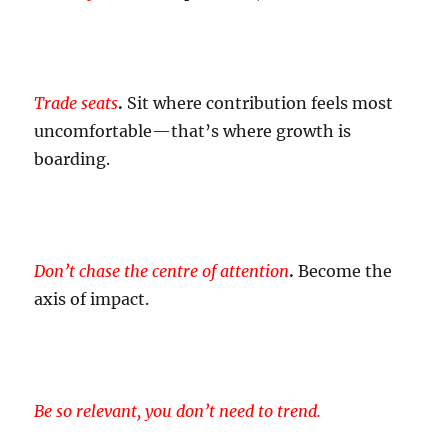
Trade
seats
.
Sit where contribution feels most
uncomfortable—that’s where growth is
boarding.
Don’t chase the centre of attention
.
Become the
axis of impact.
Be so relevant, you don’t need to trend.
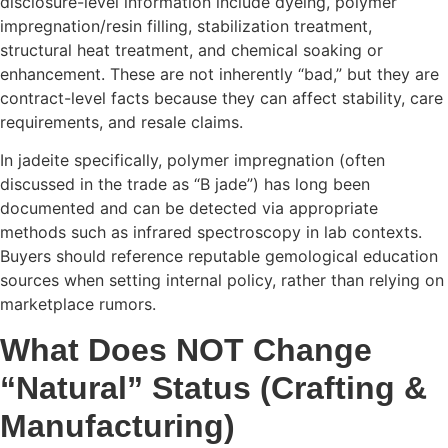
disclosure-level information include dyeing, polymer
impregnation/resin filling, stabilization treatment,
structural heat treatment, and chemical soaking or
enhancement. These are not inherently “bad,” but they are
contract-level facts because they can affect stability, care
requirements, and resale claims.
In jadeite specifically, polymer impregnation (often
discussed in the trade as “B jade”) has long been
documented and can be detected via appropriate
methods such as infrared spectroscopy in lab contexts.
Buyers should reference reputable gemological education
sources when setting internal policy, rather than relying on
marketplace rumors.
What Does NOT Change
“Natural” Status (Crafting &
Manufacturing)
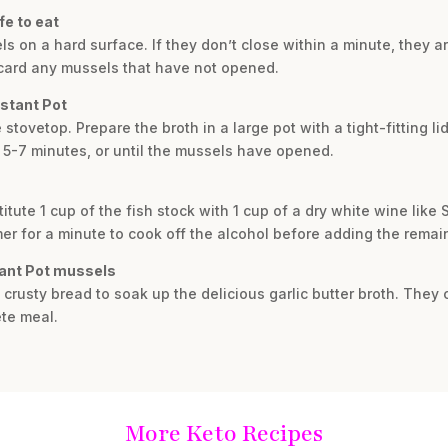
fe to eat
s on a hard surface. If they don’t close within a minute, they a
scard any mussels that have not opened.
nstant Pot
stovetop. Prepare the broth in a large pot with a tight-fitting lid
 5-7 minutes, or until the mussels have opened.
stitute 1 cup of the fish stock with 1 cup of a dry white wine lik
mmer for a minute to cook off the alcohol before adding the remai
tant Pot mussels
crusty bread to soak up the delicious garlic butter broth. They 
ete meal.
More Keto Recipes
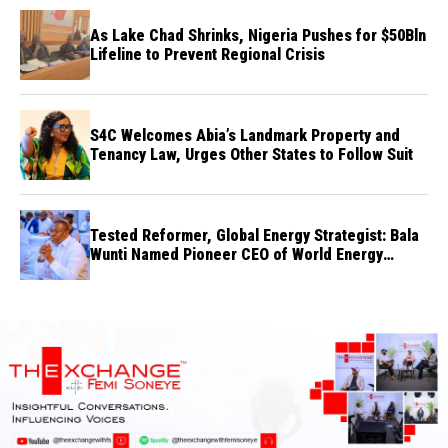
As Lake Chad Shrinks, Nigeria Pushes for $50Bln
Lifeline to Prevent Regional Crisis
S4C Welcomes Abia’s Landmark Property and
Tenancy Law, Urges Other States to Follow Suit
Tested Reformer, Global Energy Strategist: Bala
Wunti Named Pioneer CEO of World Energy
Council Nigeria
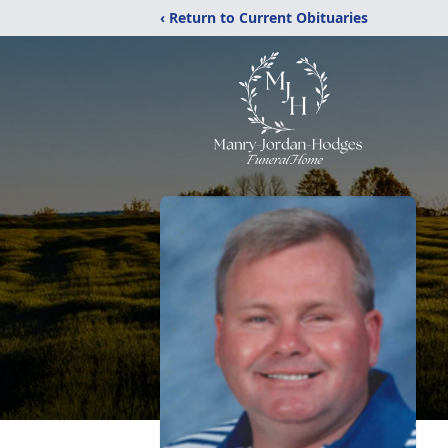
‹ Return to Current Obituaries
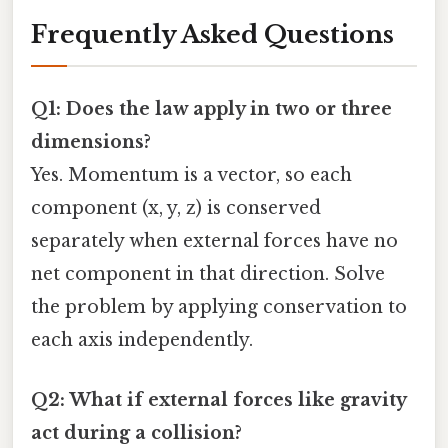
Frequently Asked Questions
Q1: Does the law apply in two or three
dimensions?
Yes. Momentum is a vector, so each
component (x, y, z) is conserved
separately when external forces have no
net component in that direction. Solve
the problem by applying conservation to
each axis independently.
Q2: What if external forces like gravity
act during a collision?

▶ _DIRECTIVE_
Find the word "forces" in the entries, and copy every line it shows up in.

▶ _PROBLEM SOLUTION_
separately when external forces have no
Q2: What if external forces like gravity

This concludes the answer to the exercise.